The IMF’s forecast contrasts with data from Nigeria’s National Bureau of Statistics (NBS), which reported that the economy grew by 3.84% in real terms in Q4 2024, an improvement over the 3.46% recorded in Q4 2023 and Q3 2024.
The NBS noted that growth was driven largely by a modest recovery in the non-oil sector, increased agricultural output, and improved services performance.
“Nigeria’s Gross Domestic Product (GDP) grew by 3.84% (year-on-year) in real terms in the fourth quarter of 2024. This growth rate is higher than the 3.46% recorded in the fourth quarter of 2023 and the third quarter of 2024 growth rate,” the NBS stated.
IMF commends reforms, warns of lagging impact
Recently, the IMF Mission led by Axel Schimmelpfennig acknowledged that Nigeria has made “important steps” to stabilise the macroeconomic environment.
These include the removal of fuel subsidies, liberalization of the foreign exchange market, and cessation of central bank financing of fiscal deficits, key reforms initiated by the administration of President Bola Tinubu.
While praising these reforms, the IMF warned that the benefits have yet to be broadly felt by ordinary Nigerians. The institution raised concerns about persistently high poverty levels, food insecurity, and inflationary pressures, which continue to erode household purchasing power and delay inclusive economic recovery.
“Gains have yet to benefit all Nigerians as poverty and food insecurity remain high,” the Fund said.
Nigeria Outpaces Regional Peers, But Still Faces Internal Risks
Nigeria’s projected 3.0% growth places it ahead of regional heavyweights like South Africa, which the IMF expects to grow by 1.0% in 2025 and 1.3% in 2026. The average growth rate for sub-Saharan Africa is pegged at 3.8% in 2025 and 4.2% in 2026.

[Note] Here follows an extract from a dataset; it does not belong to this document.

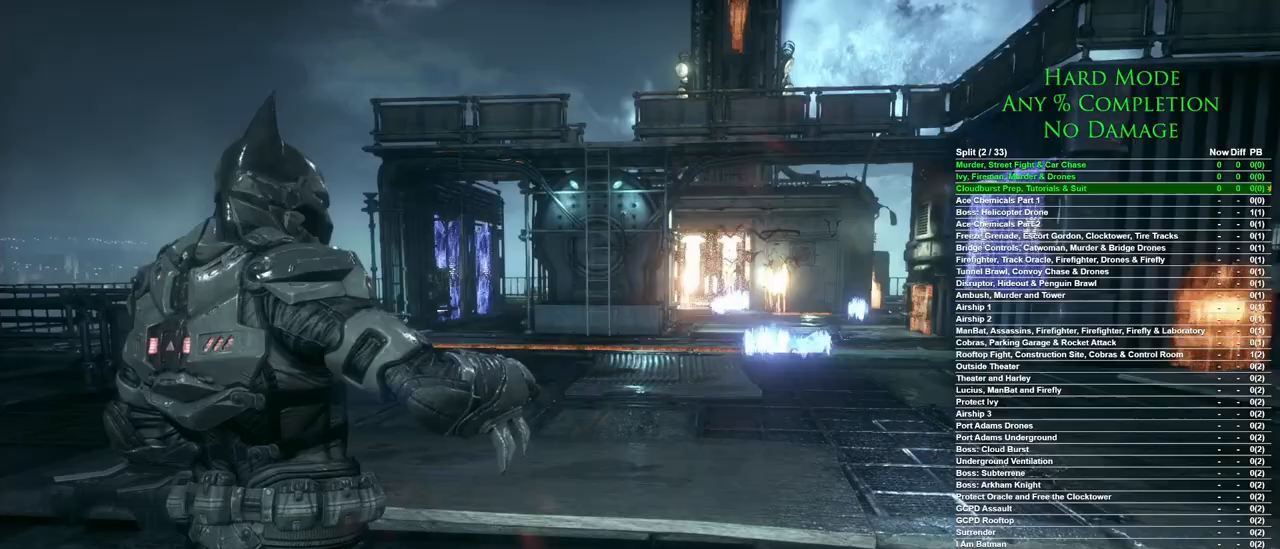
{"keys": [], "mouse": ["left"], "events": [[33, "mouse_left", "up"], [167, "mouse_left", "down"], [217, "mouse_left", "up"], [317, "mouse_left", "down"], [400, "mouse_left", "up"], [500, "mouse_left", "down"]]}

According to the report, “For sub-Saharan Africa, growth is expected to decline slightly from 4 per cent in 2024 to 3.8 per cent in 2025 and recover modestly in 2026, lifting to 4.2 per cent. Among the larger economies, the growth forecast in Nigeria is revised downward by 0.2 percentage point for 2025 and 0.3 percentage point for 2026, owing to lower oil prices, and that in South Africa is revised downward by 0.5 percentage point for 2025 and 0.3 percentage point for 2026, reflecting slowing momentum from a weaker-than-expected 2024 outturn, deteriorating sentiment due to heightened uncertainty, the intensification of protectionist policies, and a deeper slowdown in major economies. South Sudan has a downward revision of 31.5.”
In comparison, Emerging Markets and Developing Asia are projected to grow at 4.5% in 2025 and 4.6% in 2026, while the United States is projected to have ga rowth rate of 1.8% in 2025 and 1.7% in 2026.
Advanced Economies were projected to have growth rates of 1.4% in 2025 and 1.5% in 2026.
Despite Nigeria’s relatively higher growth forecast, the IMF emphasised that significant internal vulnerabilities—particularly inflation, unemployment, and food insecurity—could weigh heavily on its long-term prospects.
Monetary Policy and Inflation Management
The IMF earlier acknowledged the efforts of the Central Bank of Nigeria (CBN) under its new leadership, commending its data-dependent monetary policy stance.
The IMF stated that this approach was appropriate for managing Nigeria’s complex inflationary environment and navigating broader macroeconomic uncertainty.
The CBN has recently implemented a series of interest rate hikes and adopted tighter monetary controls in a bid to rein in inflation, which rose to 24.23% in March 2025, largely driven by food and transport costs.